Man kann bei der Antragstellung natürlich auch die Formulare benutzen, welches die jeweils zuständigen Ämter auf ihren Internetseiten zur Verfügung stellen. Hat man dieses Formular nicht, bekommt man nach dem formlosen Antrag vom zuständigen Amt das entsprechende Formular zugeschickt.

Antragsdatum

Das Antragsdatum ist bereits das Datum vom Eingang des formlosen Antrages. Dieses Antragsdatum ist entscheidend dafür, ab wann der GdB zuerkannt werden kann.

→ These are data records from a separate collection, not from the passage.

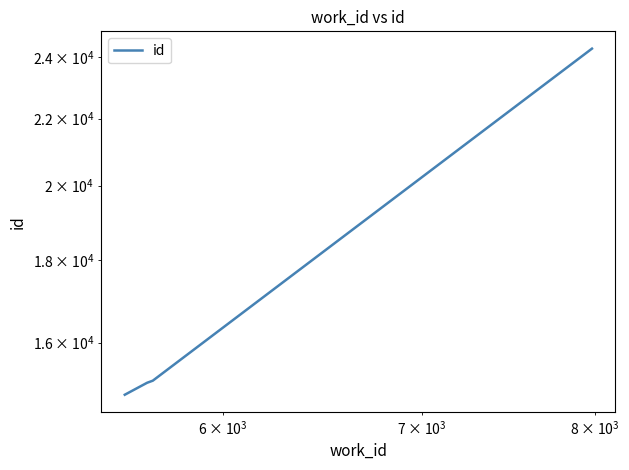

What is the value of the 3rd point from the left?

15159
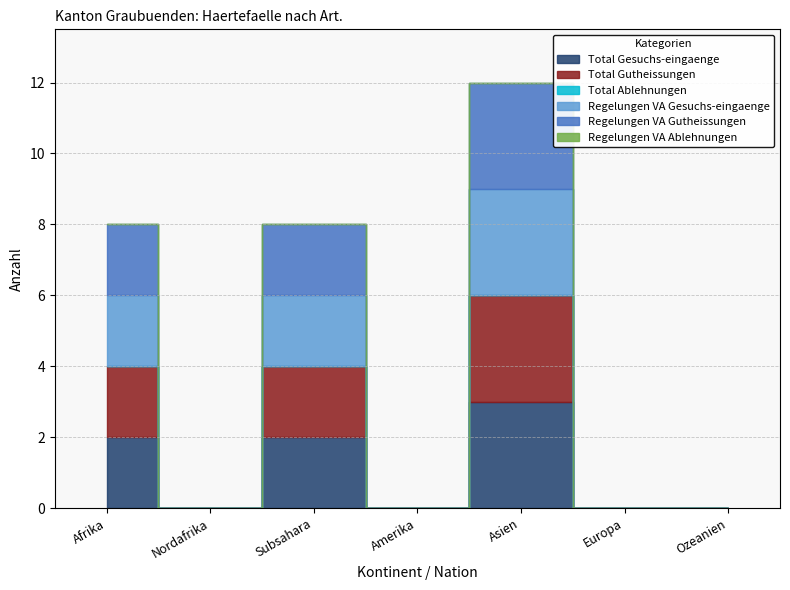

What is the difference between the second highest and minimum values in the Total Gesuchs-eingaenge series?

2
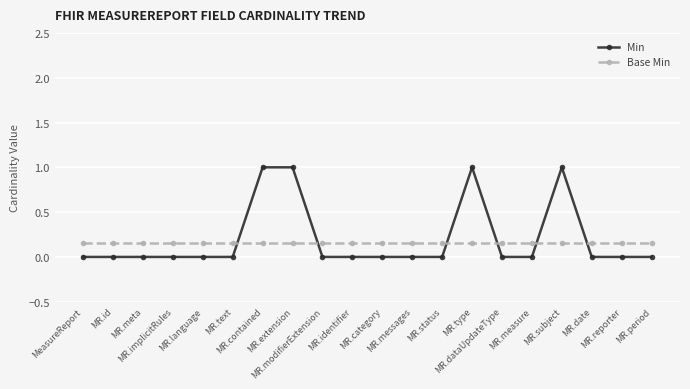

What is the greatest value displayed?

1.0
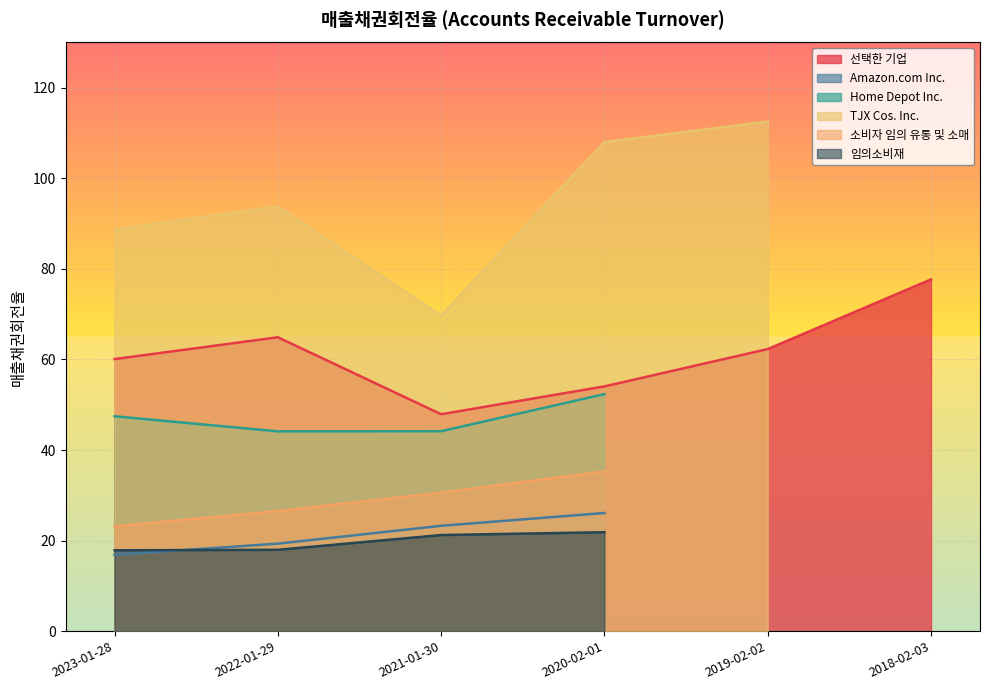

What is the label of the 1st point from the left?

2023-01-28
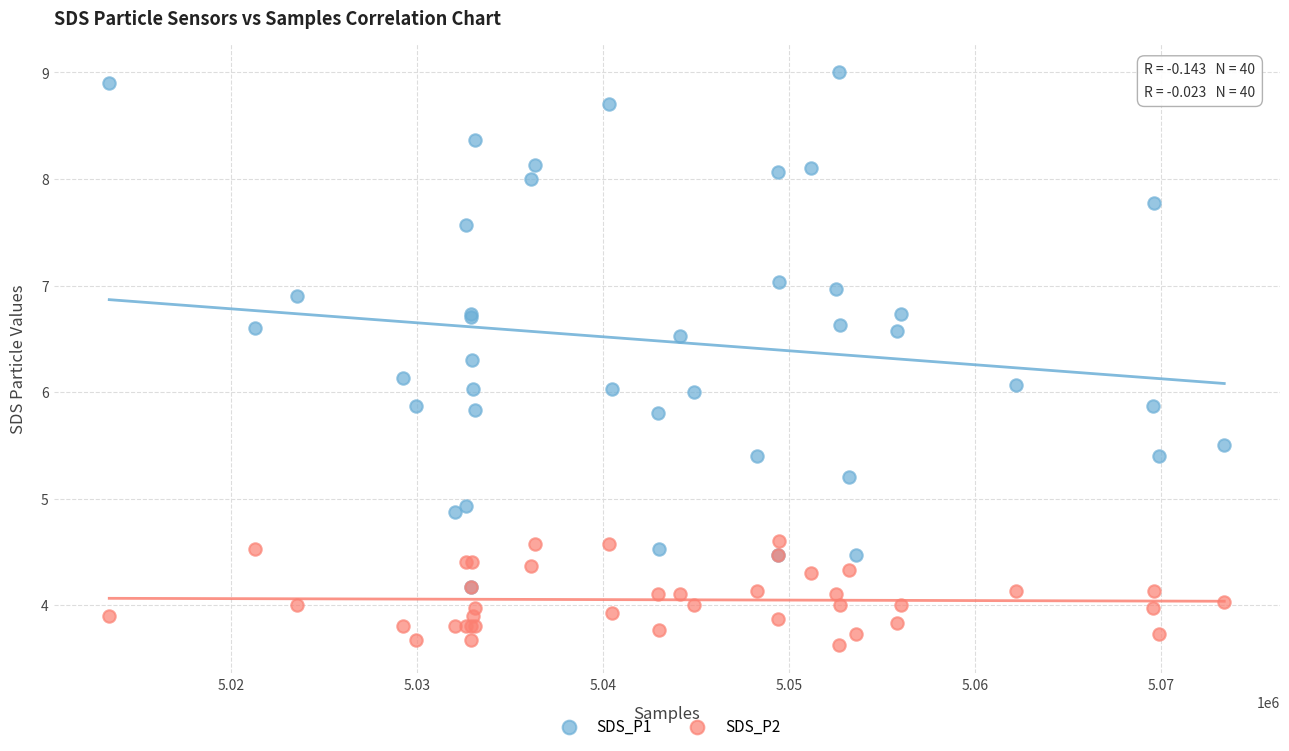

What are all the series names shown in the legend?

SDS_P1, SDS_P2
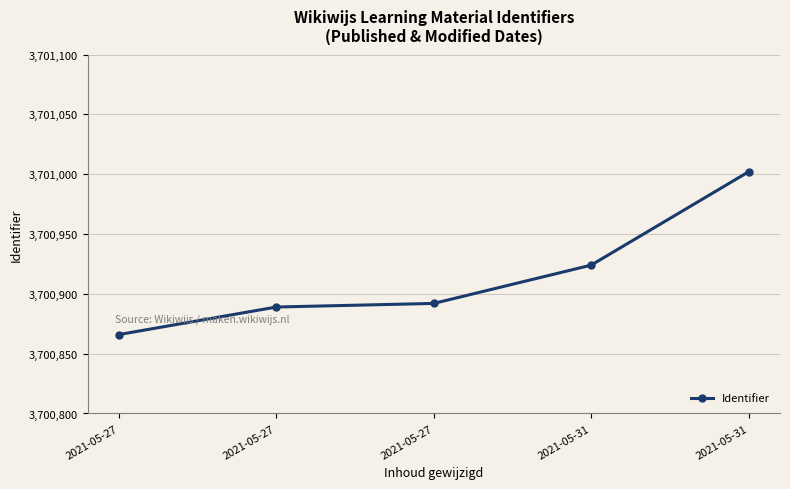

Count the number of data series in this chart.

1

Geht beispielsweise Ende Dezember der Antrag beim Amt ein, das ausgefüllte Antragsformular jedoch erst im Januar, ist der festgestellte GdB trotzdem bereits ab Dezember zuzuerkennen. Dies kann unter anderem aus steuerlichen Gründen oder wegen dem Kündigungsschutz Schwerbehinderter relevant sein.

Rückwirkende Feststellung

Für ausnahmsweise rückwirkende Feststellung der Schwerbehinderung müsste gegenüber dem Amt das besondere Interesse an dieser rückwirkenden Feststellung glaubhaft gemacht werden und sich der Nachweis erbringen lassen, dass die Schwerbehinderung schon ab dem Datum der rückwirkenden Feststellung offenkundig war.

Rechtsmittel

Sollte der angestrebte GdB nicht oder nicht zum beabsichtigten Zeitpunkt festgestellt werden, ist das Rechtsmittel des Widerspruchs gegeben. Sollte dieser Widerspruch mit einem Widerspruchsbescheid zurückgewiesen werden, ist das Rechtsmittel der Klage beim Sozialgericht gegeben. Für Widerspruch und Klage beträgt die Frist jeweils lediglich einen Monat. Daher sollte zeitnah fachanwaltliche Beratung und Unterstützung eingeholt werden.